Mob Experience developers hit with sanctions

Visitors are seen at the Mob Experience at the Tropicana on Tuesday, March 1, 2011.

Even as the Las Vegas Mob Experience was filing for bankruptcy on Monday, a state judge hit its developers and managers with sanctions for their conduct in one of the many lawsuits filed by disgruntled Experience investors and creditors.

Clark County District Court Judge Kenneth Cory ordered that $24,347 in sanctions be paid by Experience developers Jay Bloom and Louis Ventre, Experience manager Michael Unger and two Bloom companies: The Mafia Collection LLC and Eagle Group Holdings LLC.

The sanctions were ordered to cover some of the legal fees of Experience investor James Beckmann, who is suing Bloom, Ventre and the other defendants over allegations he invested hundreds of thousands of dollars in The Experience and helped procure some of its mobster artifacts under an arrangement in which he would be co-owner of the attraction.

Beckmann’s lawsuit, filed by Las Vegas law firm Pisanelli Bice PLLC, said that despite the promises of ownership, the defendants later defrauded him out of his equity interest in The Experience.

The defendants denied the allegations through their attorney, saying Beckmann came to the case with "unclean hands" and didn’t procure any artifacts for The Experience.

Murder Inc., the bankrupt owner of The Experience, is not a party to the lawsuit.

While Bloom, Ventre and the other defendants in the Beckmann case denied wrongdoing, at one point they did agree to pay him $735,000 over two years to settle the lawsuit, court records show.

But when it came time to sign the settlement papers, the parties differed over whether the debt could be discharged, or canceled, in the event any of the defendants filed for bankruptcy.

Attorneys for Beckmann insisted the defendants had agreed the debt would not be dischargeable, as their dealings with Beckmann involved fraud. The defendants denied the fraud allegation.

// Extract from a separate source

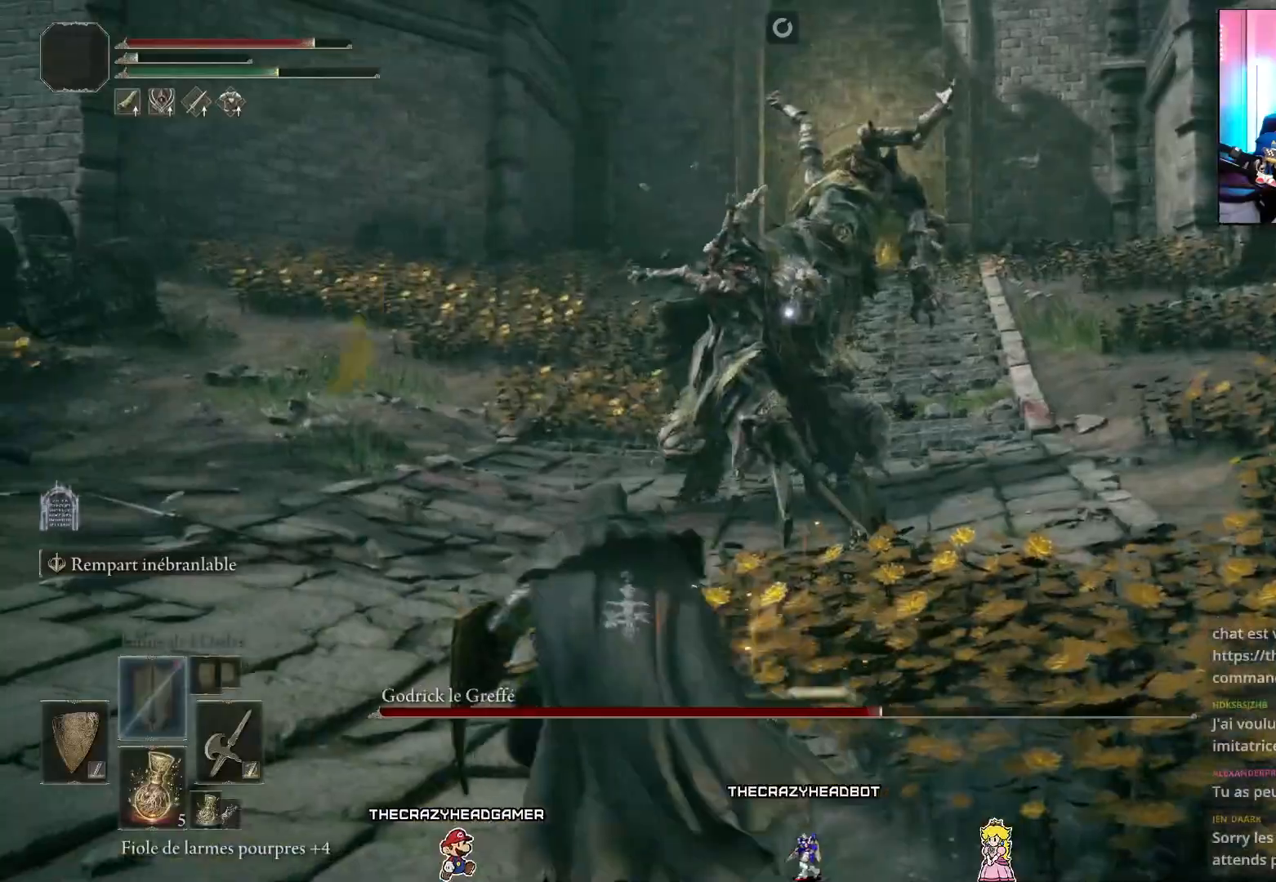
{"buttons": ["A", "B"], "left_stick": "up", "right_stick": "center", "events": [[450, "A", "down"], [483, "left_stick", "up"]]}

Cory, after questioning judges who had been involved in the settlement talks, said in his ruling Monday he couldn’t determine whether the fraud allegation was part of the settlement that had been agreed to.

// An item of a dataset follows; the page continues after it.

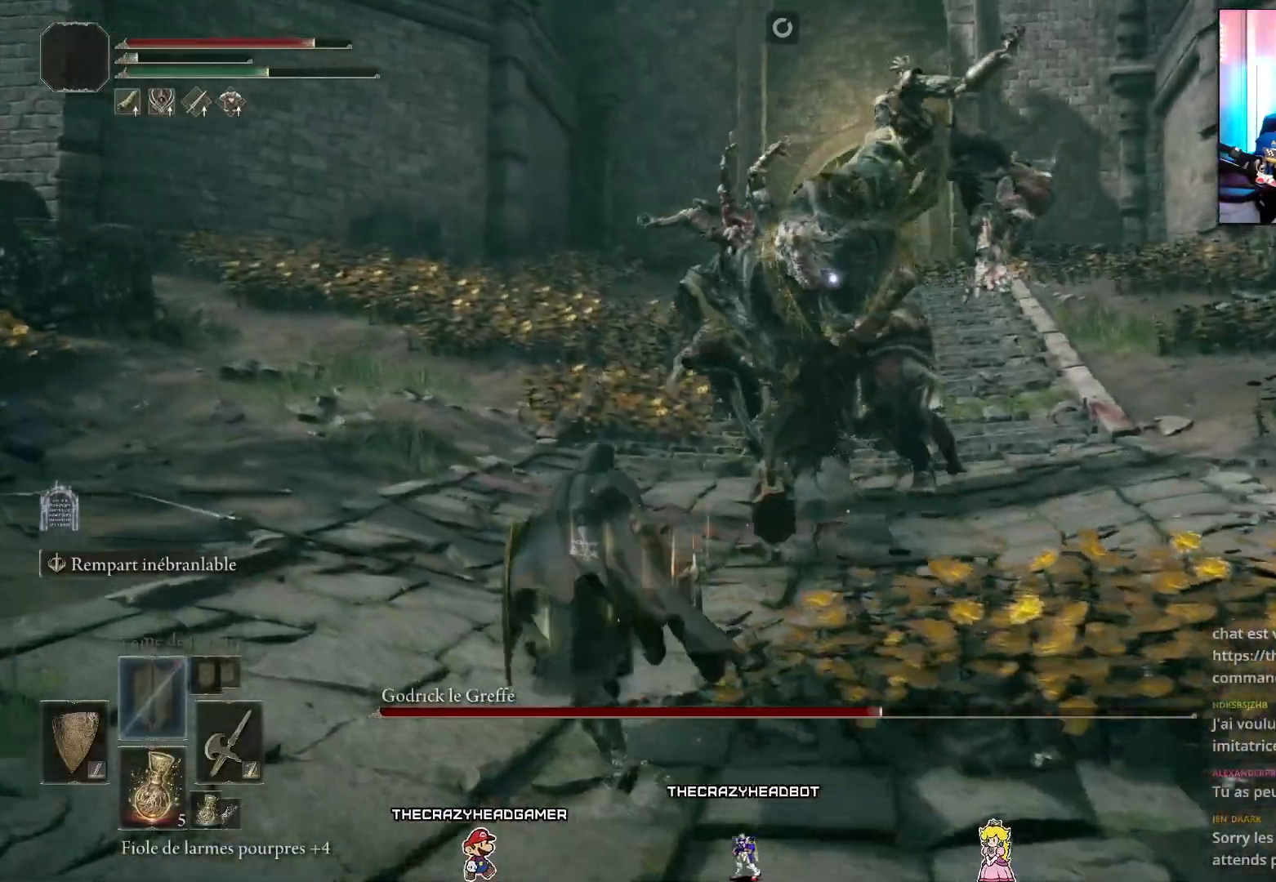
{"buttons": [], "left_stick": "up-right", "right_stick": "center", "events": [[67, "R2", "down"], [83, "A", "up"], [100, "B", "up"], [217, "R2", "up"], [233, "left_stick", "up-right"]]}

"The court feels that the settlement agreement is not enforceable, but the defendants should be sanctioned for their failure to participate in good faith settlement discussions," Cory’s order said.

With Beckmann’s motion to enforce the settlement simultaneously denied by Cory, the lawsuit will likely continue unless a confirmable settlement is reached.

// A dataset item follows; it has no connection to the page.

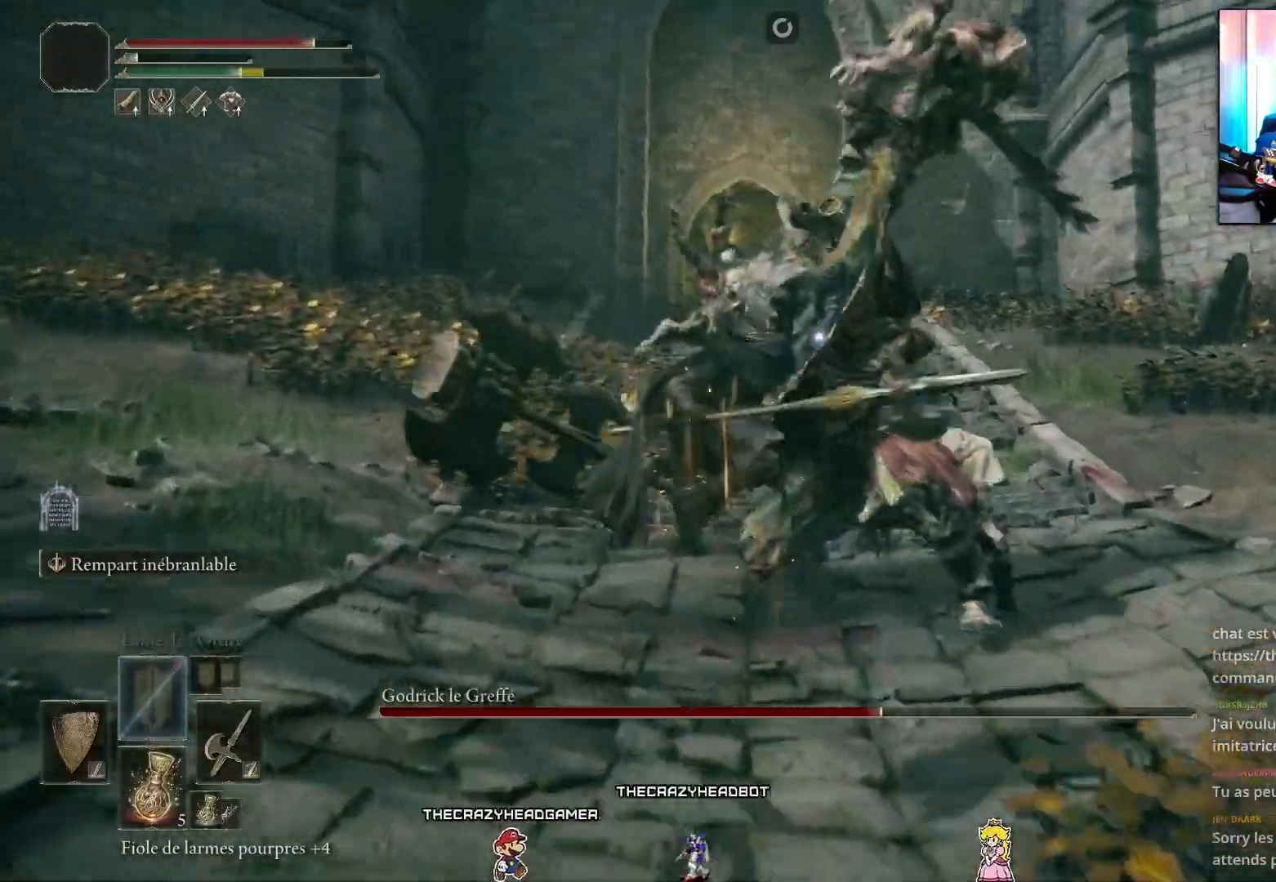
{"buttons": [], "left_stick": "right", "right_stick": "center", "events": [[433, "left_stick", "right"]]}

And whether the defendants will agree among themselves on how to pay the $24,347 is an open question, as Bloom and Ventre had a falling out and are litigating against each other, with Unger on Ventre’s side.

On top of that, Murder Inc. is refusing to indemnify Bloom for his legal costs in another lawsuit — something Bloom’s attorney may have to take up with the bankruptcy court now that Murder Inc. is operating in Chapter 11.

Bloom was the lead Experience developer and manager until this summer, when he said he voluntarily left and put most of his equity into escrow so more money could be raised for the struggling attraction at the Tropicana resort. Ventre says Bloom was forced out by investors who refused to put more money into the business unless Bloom left.